── Exercise data

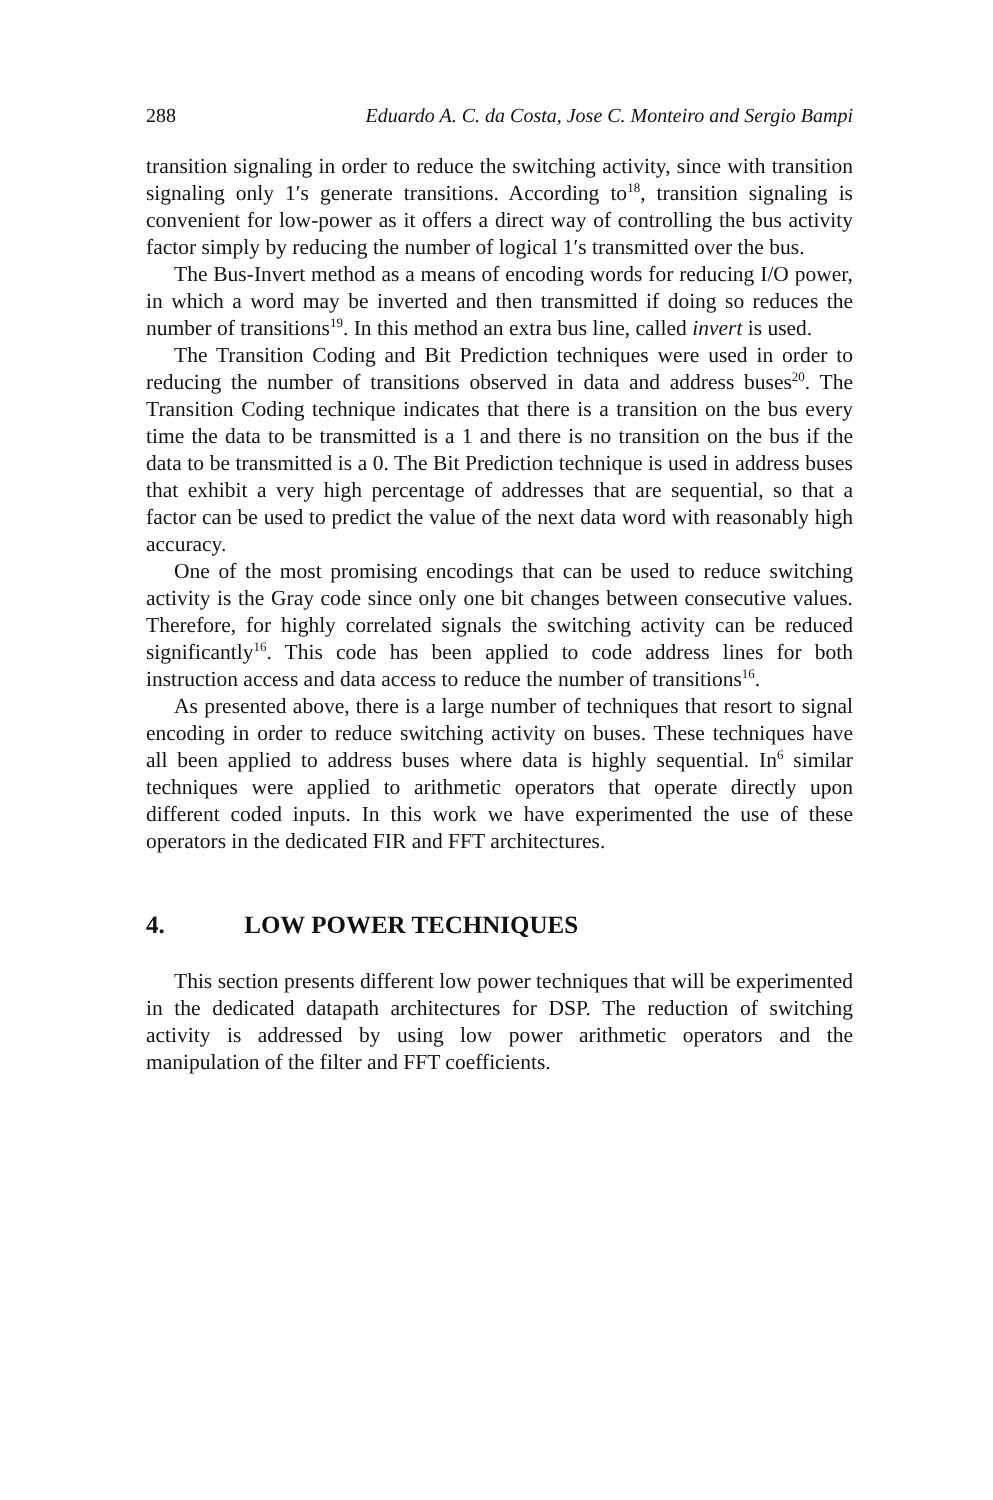288 Eduardo A. C. da Costa, Jose C. Monteiro and Sergio Bampi
transition signaling in order to reduce the switching activity, since with transition signaling only 1′s generate transitions. According to<sup>18</sup>, transition signaling is convenient for low-power as it offers a direct way of controlling the bus activity factor simply by reducing the number of logical 1′s transmitted over the bus.
The Bus-Invert method as a means of encoding words for reducing I/O power, in which a word may be inverted and then transmitted if doing so reduces the number of transitions<sup>19</sup>. In this method an extra bus line, called invert is used.
The Transition Coding and Bit Prediction techniques were used in order to reducing the number of transitions observed in data and address buses<sup>20</sup>. The Transition Coding technique indicates that there is a transition on the bus every time the data to be transmitted is a 1 and there is no transition on the bus if the data to be transmitted is a 0. The Bit Prediction technique is used in address buses that exhibit a very high percentage of addresses that are sequential, so that a factor can be used to predict the value of the next data word with reasonably high accuracy.
One of the most promising encodings that can be used to reduce switching activity is the Gray code since only one bit changes between consecutive values. Therefore, for highly correlated signals the switching activity can be reduced significantly<sup>16</sup>. This code has been applied to code address lines for both instruction access and data access to reduce the number of transitions<sup>16</sup>.
As presented above, there is a large number of techniques that resort to signal encoding in order to reduce switching activity on buses. These techniques have all been applied to address buses where data is highly sequential. In<sup>6</sup> similar techniques were applied to arithmetic operators that operate directly upon different coded inputs. In this work we have experimented the use of these operators in the dedicated FIR and FFT architectures.
4. LOW POWER TECHNIQUES
This section presents different low power techniques that will be experimented in the dedicated datapath architectures for DSP. The reduction of switching activity is addressed by using low power arithmetic operators and the manipulation of the filter and FFT coefficients.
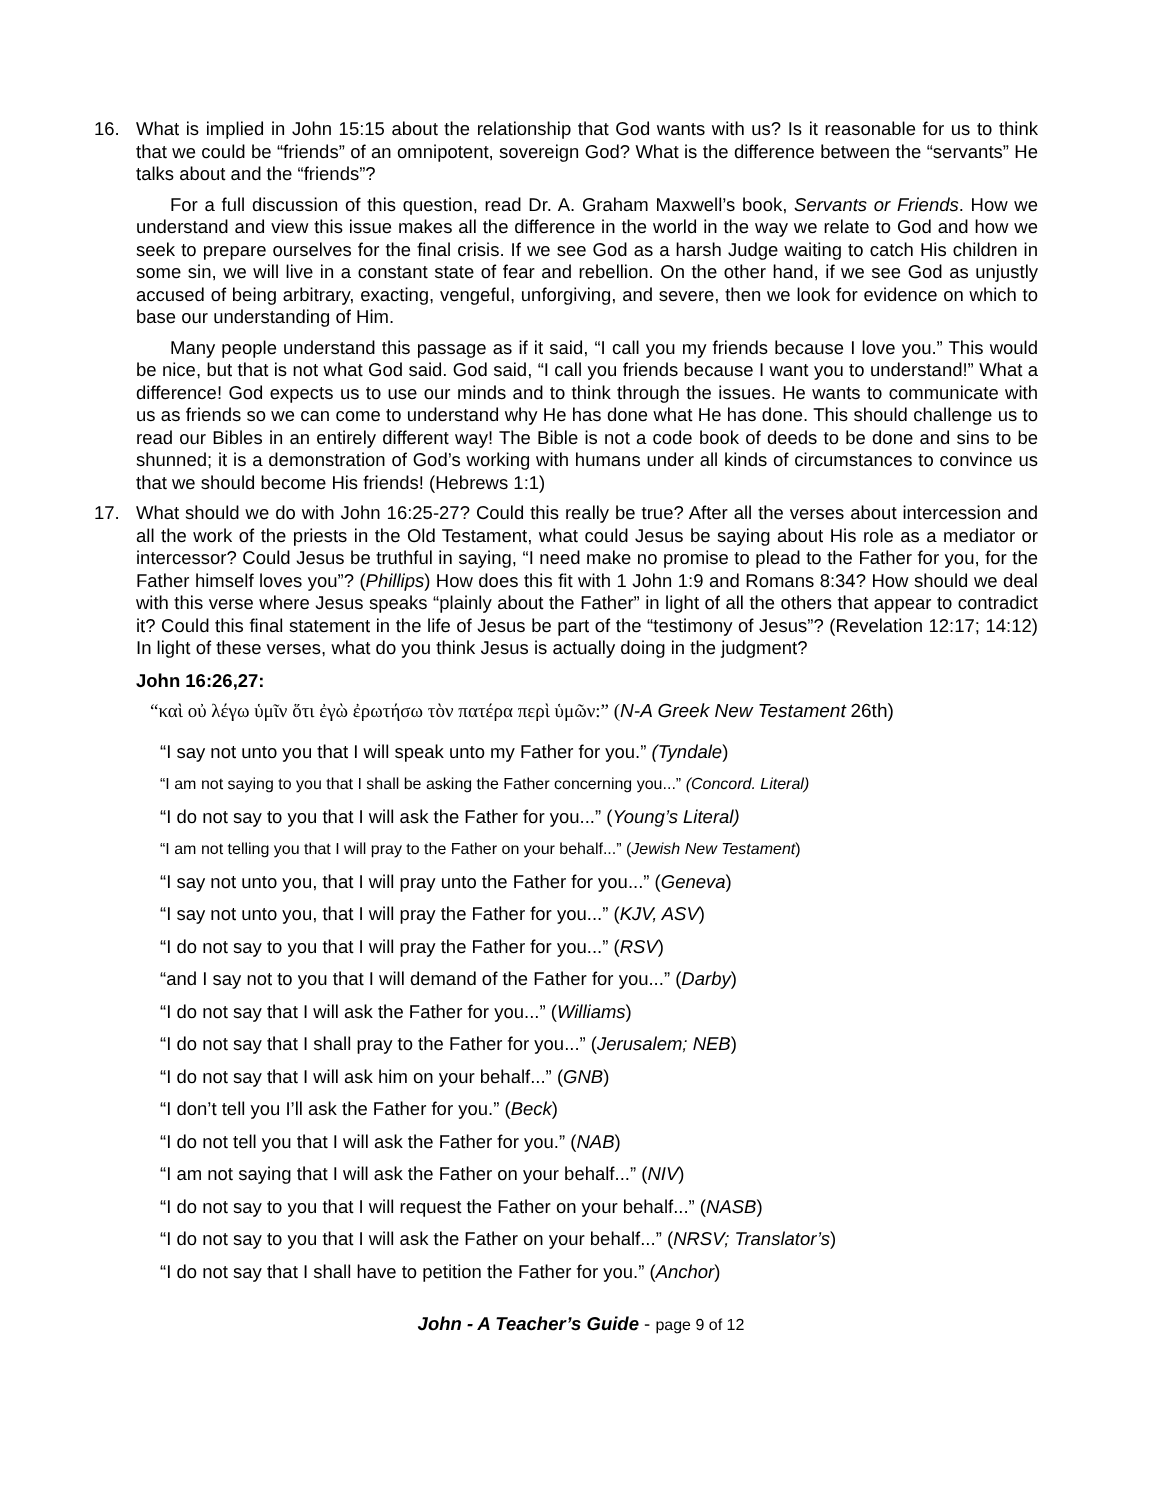16. What is implied in John 15:15 about the relationship that God wants with us? Is it reasonable for us to think that we could be “friends” of an omnipotent, sovereign God? What is the difference between the “servants” He talks about and the “friends”?
For a full discussion of this question, read Dr. A. Graham Maxwell’s book, Servants or Friends. How we understand and view this issue makes all the difference in the world in the way we relate to God and how we seek to prepare ourselves for the final crisis. If we see God as a harsh Judge waiting to catch His children in some sin, we will live in a constant state of fear and rebellion. On the other hand, if we see God as unjustly accused of being arbitrary, exacting, vengeful, unforgiving, and severe, then we look for evidence on which to base our understanding of Him.
Many people understand this passage as if it said, “I call you my friends because I love you.” This would be nice, but that is not what God said. God said, “I call you friends because I want you to understand!” What a difference! God expects us to use our minds and to think through the issues. He wants to communicate with us as friends so we can come to understand why He has done what He has done. This should challenge us to read our Bibles in an entirely different way! The Bible is not a code book of deeds to be done and sins to be shunned; it is a demonstration of God’s working with humans under all kinds of circumstances to convince us that we should become His friends! (Hebrews 1:1)
17. What should we do with John 16:25-27? Could this really be true? After all the verses about intercession and all the work of the priests in the Old Testament, what could Jesus be saying about His role as a mediator or intercessor? Could Jesus be truthful in saying, “I need make no promise to plead to the Father for you, for the Father himself loves you”? (Phillips) How does this fit with 1 John 1:9 and Romans 8:34? How should we deal with this verse where Jesus speaks “plainly about the Father” in light of all the others that appear to contradict it? Could this final statement in the life of Jesus be part of the “testimony of Jesus”? (Revelation 12:17; 14:12) In light of these verses, what do you think Jesus is actually doing in the judgment?
John 16:26,27:
“καὶ οὐ λέγω ὑμῖν ὅτι ἐγὼ ἐρωτήσω τὸν πατέρα περὶ ὑμῶν:” (N-A Greek New Testament 26th)
“I say not unto you that I will speak unto my Father for you.” (Tyndale)
“I am not saying to you that I shall be asking the Father concerning you...” (Concord. Literal)
“I do not say to you that I will ask the Father for you...” (Young’s Literal)
“I am not telling you that I will pray to the Father on your behalf...” (Jewish New Testament)
“I say not unto you, that I will pray unto the Father for you...” (Geneva)
“I say not unto you, that I will pray the Father for you...” (KJV, ASV)
“I do not say to you that I will pray the Father for you...” (RSV)
“and I say not to you that I will demand of the Father for you...” (Darby)
“I do not say that I will ask the Father for you...” (Williams)
“I do not say that I shall pray to the Father for you...” (Jerusalem; NEB)
“I do not say that I will ask him on your behalf...” (GNB)
“I don’t tell you I’ll ask the Father for you.” (Beck)
“I do not tell you that I will ask the Father for you.” (NAB)
“I am not saying that I will ask the Father on your behalf...” (NIV)
“I do not say to you that I will request the Father on your behalf...” (NASB)
“I do not say to you that I will ask the Father on your behalf...” (NRSV; Translator’s)
“I do not say that I shall have to petition the Father for you.” (Anchor)
John - A Teacher’s Guide - page 9 of 12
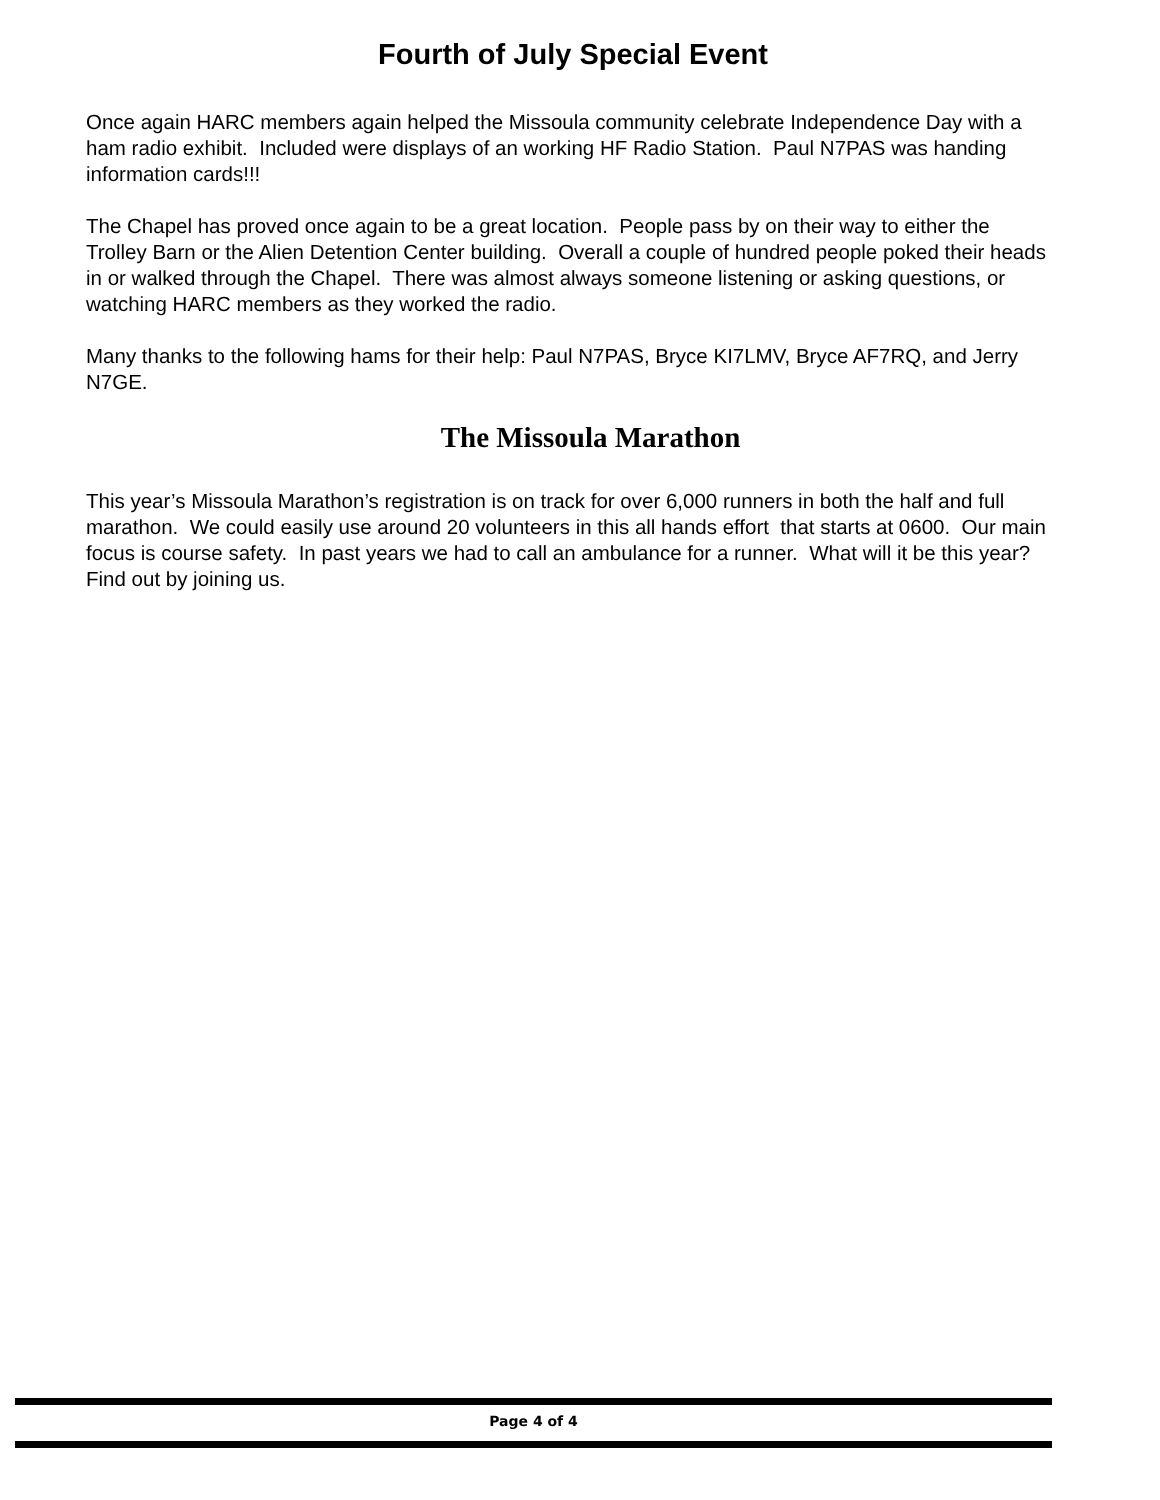Fourth of July Special Event
Once again HARC members again helped the Missoula community celebrate Independence Day with a ham radio exhibit. Included were displays of an working HF Radio Station. Paul N7PAS was handing information cards!!!
The Chapel has proved once again to be a great location. People pass by on their way to either the Trolley Barn or the Alien Detention Center building. Overall a couple of hundred people poked their heads in or walked through the Chapel. There was almost always someone listening or asking questions, or watching HARC members as they worked the radio.
Many thanks to the following hams for their help: Paul N7PAS, Bryce KI7LMV, Bryce AF7RQ, and Jerry N7GE.
The Missoula Marathon
This year’s Missoula Marathon’s registration is on track for over 6,000 runners in both the half and full marathon. We could easily use around 20 volunteers in this all hands effort that starts at 0600. Our main focus is course safety. In past years we had to call an ambulance for a runner. What will it be this year? Find out by joining us.
Page 4 of 4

────

Work task -> Exactly the lines from the one with "Fourth of July Special Event" to the last line of the listing are wanted, both ends included and pictures excluded.

Solution for this problem ->
Fourth of July Special Event
Once again HARC members again helped the Missoula community celebrate Independence Day with a ham radio exhibit. Included were displays of an working HF Radio Station. Paul N7PAS was handing information cards!!!
The Chapel has proved once again to be a great location. People pass by on their way to either the Trolley Barn or the Alien Detention Center building. Overall a couple of hundred people poked their heads in or walked through the Chapel. There was almost always someone listening or asking questions, or watching HARC members as they worked the radio.
Many thanks to the following hams for their help: Paul N7PAS, Bryce KI7LMV, Bryce AF7RQ, and Jerry N7GE.
The Missoula Marathon
This year’s Missoula Marathon’s registration is on track for over 6,000 runners in both the half and full marathon. We could easily use around 20 volunteers in this all hands effort that starts at 0600. Our main focus is course safety. In past years we had to call an ambulance for a runner. What will it be this year? Find out by joining us.
Page 4 of 4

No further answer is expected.